● TRY IT
The response must consist of the lines below from the one with "ring mcp: (163, 132)" through the one with "pinky tip: (129, 180)", exactly as they appear and with both ends kept.

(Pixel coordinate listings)
■ ■ ■ ■

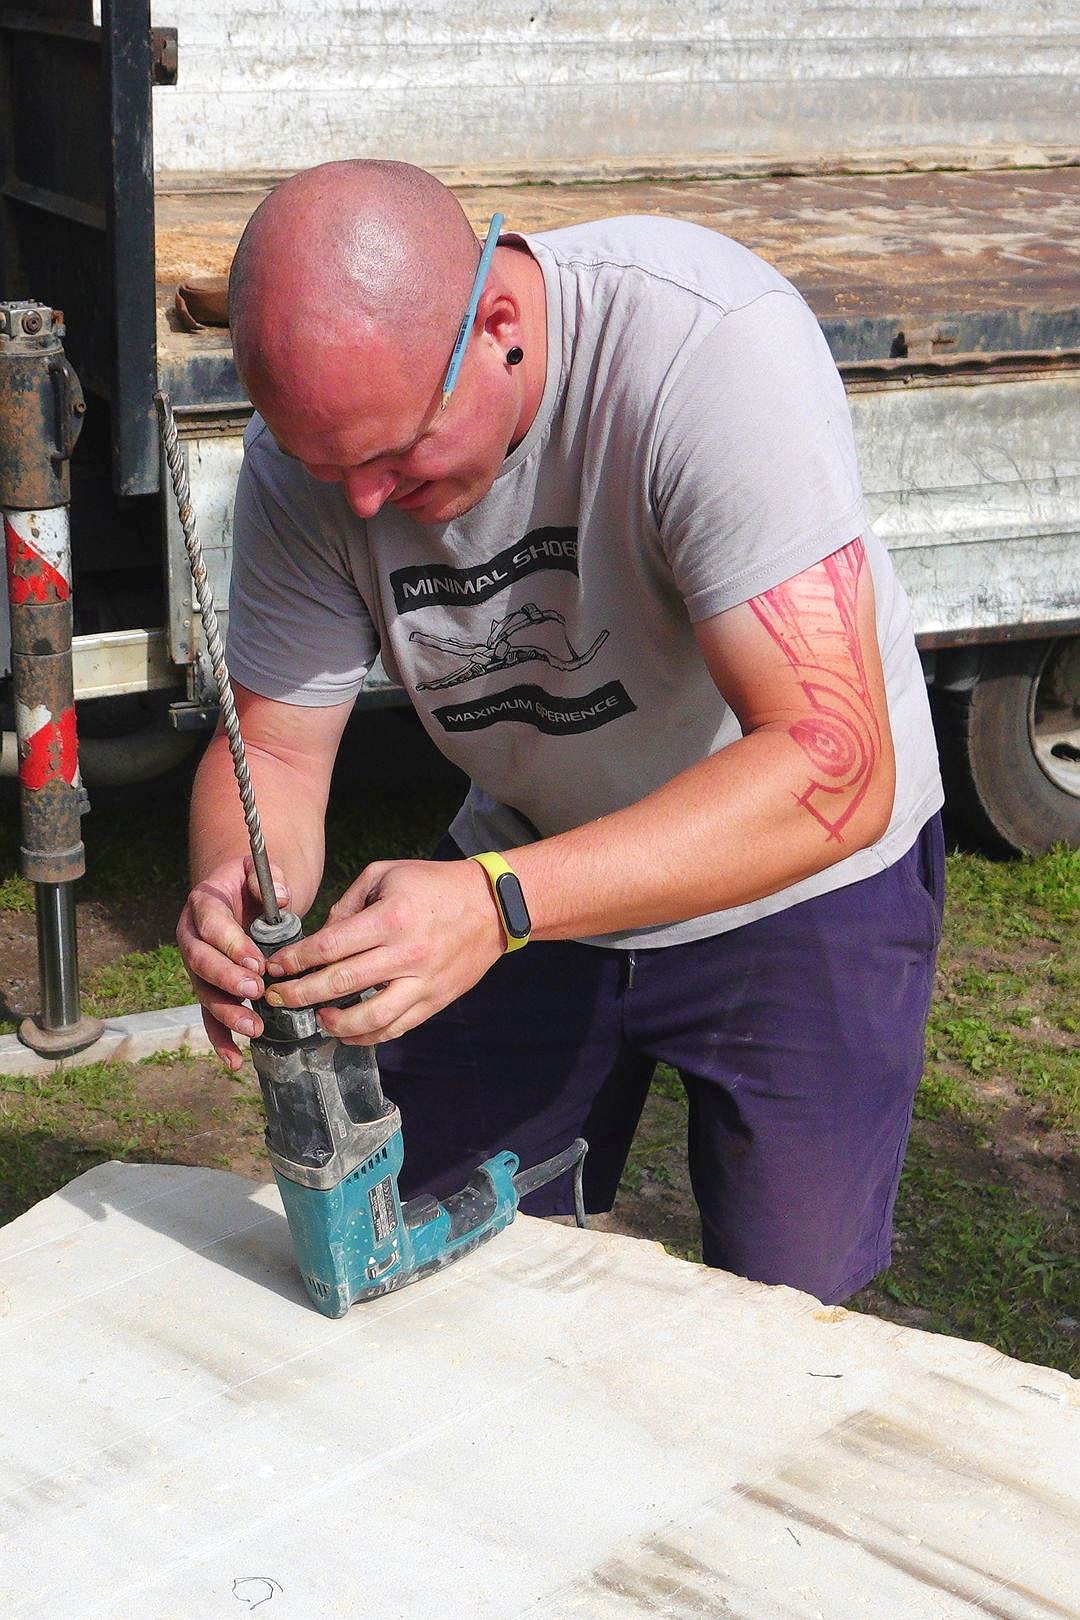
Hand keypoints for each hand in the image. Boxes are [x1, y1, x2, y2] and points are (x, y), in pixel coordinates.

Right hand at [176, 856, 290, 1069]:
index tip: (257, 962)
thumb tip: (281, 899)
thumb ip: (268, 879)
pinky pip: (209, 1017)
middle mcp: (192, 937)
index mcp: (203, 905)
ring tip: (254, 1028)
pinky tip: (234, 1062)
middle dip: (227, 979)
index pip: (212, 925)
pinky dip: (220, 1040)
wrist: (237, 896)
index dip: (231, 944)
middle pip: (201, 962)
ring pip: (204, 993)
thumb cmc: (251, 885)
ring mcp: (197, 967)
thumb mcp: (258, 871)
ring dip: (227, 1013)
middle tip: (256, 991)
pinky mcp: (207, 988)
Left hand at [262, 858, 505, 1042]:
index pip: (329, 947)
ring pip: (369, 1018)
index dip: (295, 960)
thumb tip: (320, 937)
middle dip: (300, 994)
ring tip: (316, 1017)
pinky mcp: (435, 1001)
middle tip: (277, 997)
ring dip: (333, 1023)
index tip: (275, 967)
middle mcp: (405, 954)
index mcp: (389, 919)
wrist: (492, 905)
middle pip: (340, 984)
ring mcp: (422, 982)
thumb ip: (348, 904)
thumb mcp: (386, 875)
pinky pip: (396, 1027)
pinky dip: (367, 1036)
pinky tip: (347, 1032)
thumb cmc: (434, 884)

■ ■ ■ ■

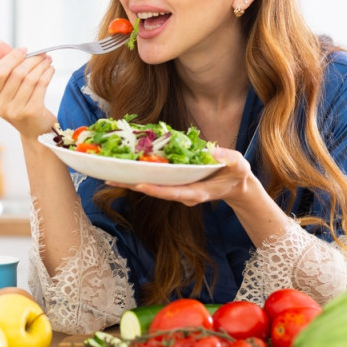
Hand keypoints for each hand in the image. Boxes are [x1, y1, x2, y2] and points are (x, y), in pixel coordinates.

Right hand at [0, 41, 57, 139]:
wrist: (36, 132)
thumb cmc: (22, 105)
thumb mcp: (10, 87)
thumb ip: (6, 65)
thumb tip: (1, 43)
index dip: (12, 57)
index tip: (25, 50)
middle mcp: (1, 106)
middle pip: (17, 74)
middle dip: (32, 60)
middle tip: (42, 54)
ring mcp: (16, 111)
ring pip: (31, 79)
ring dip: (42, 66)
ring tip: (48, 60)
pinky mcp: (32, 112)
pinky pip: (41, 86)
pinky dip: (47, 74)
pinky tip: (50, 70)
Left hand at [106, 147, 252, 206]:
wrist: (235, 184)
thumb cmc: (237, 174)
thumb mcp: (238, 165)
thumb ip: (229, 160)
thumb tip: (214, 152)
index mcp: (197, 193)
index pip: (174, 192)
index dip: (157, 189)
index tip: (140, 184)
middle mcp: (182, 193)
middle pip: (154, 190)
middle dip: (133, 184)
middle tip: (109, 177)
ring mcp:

■ ■ ■ ■

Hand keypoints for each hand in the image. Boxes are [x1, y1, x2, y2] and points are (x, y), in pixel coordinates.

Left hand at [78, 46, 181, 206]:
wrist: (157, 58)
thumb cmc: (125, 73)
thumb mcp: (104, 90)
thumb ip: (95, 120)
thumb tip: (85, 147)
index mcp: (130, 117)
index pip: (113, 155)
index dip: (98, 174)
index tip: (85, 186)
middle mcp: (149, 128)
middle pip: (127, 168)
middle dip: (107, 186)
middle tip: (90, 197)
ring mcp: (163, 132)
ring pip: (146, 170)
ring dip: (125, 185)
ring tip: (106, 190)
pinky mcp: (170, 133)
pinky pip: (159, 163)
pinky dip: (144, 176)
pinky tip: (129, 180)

■ ■ ■ ■

● COMPLETED TASK
ring mcp: (163, 132)
ring pip: (146, 170)
ring dip: (125, 185)
ring tip: (106, 190)
pinky mcp: (170, 133)
pinky pip: (159, 163)
pinky dip: (144, 176)
pinky tip: (129, 180)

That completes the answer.